The directive seems to be part of a wider and growing pattern. Yesterday, for example, journalists in the Siberian region of Omsk who went to the local authorities to receive accreditation for an international arms exhibition were reminded by an officer of the Federal Security Service (FSB), Aleksandr Trikachev, about the existence of state secrets and the need for vigilance. Trikachev asked the journalists not to get drunk or otherwise lose control, warning that foreigners like to videotape such incidents. He also urged the journalists to consult with him prior to interviewing foreigners and to brief the FSB on the substance of the interviews afterward. Trikachev emphasized, however, that a full report was unnecessary, saying: “We will talk and I will ask questions.” The local FSB evidently fears that a large contingent of foreign intelligence agents using diplomatic cover will be at the arms exhibition to check out Russian military hardware (Radio Liberty, June 5).

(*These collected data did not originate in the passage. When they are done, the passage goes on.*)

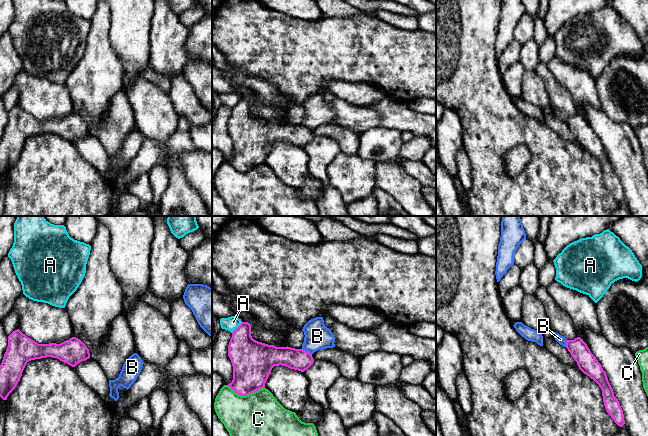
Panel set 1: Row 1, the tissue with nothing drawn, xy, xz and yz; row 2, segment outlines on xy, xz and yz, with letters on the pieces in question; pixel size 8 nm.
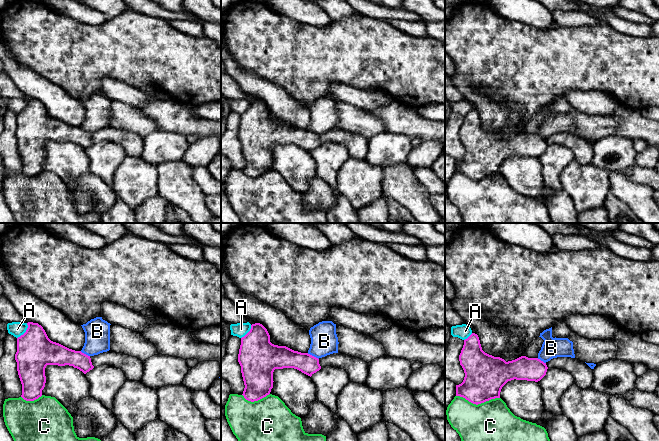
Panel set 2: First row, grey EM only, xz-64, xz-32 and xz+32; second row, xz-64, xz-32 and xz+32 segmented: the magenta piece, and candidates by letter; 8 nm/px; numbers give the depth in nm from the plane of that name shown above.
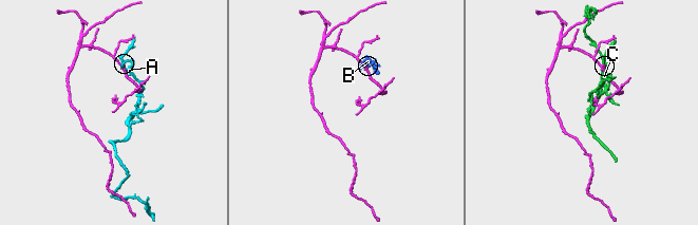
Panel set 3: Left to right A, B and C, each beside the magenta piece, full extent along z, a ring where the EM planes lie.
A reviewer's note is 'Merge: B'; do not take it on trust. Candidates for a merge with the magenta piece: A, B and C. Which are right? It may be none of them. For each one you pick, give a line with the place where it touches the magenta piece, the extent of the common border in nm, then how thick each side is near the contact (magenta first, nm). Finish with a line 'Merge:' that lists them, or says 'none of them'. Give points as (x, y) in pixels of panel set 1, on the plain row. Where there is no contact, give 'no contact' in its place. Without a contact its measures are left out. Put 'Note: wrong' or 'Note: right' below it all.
Merge: none of them
Note: wrong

In April, the FSB charged Valentin Danilov, head of the Thermo-Physics Center of Krasnoyarsk State Technical University, with trying to sell space research secrets to China, a charge that Danilov’s colleagues deny (see the Monitor, April 23). Meanwhile prosecutors in the central Russian region of Kaluga yesterday began cross-examining Igor Sutyagin, a researcher at the Academy of Sciences’ U.S.A. and Canada Institute, who was arrested by the FSB in October 1999. Sutyagin is accused of passing military secrets to the United States and Britain, including those involving the readiness of Russian nuclear weapons and Russia’s missile attack early-warning system. The FSB claims that Sutyagin, an expert in the area of U.S. military-technical and military-economic policy, worked closely with two employees of a British consulting firm, Alternative Futures, whom the FSB allege were U.S. intelligence agents. Sutyagin has denied the charges (NTV.ru, June 5; see the Monitor, February 28).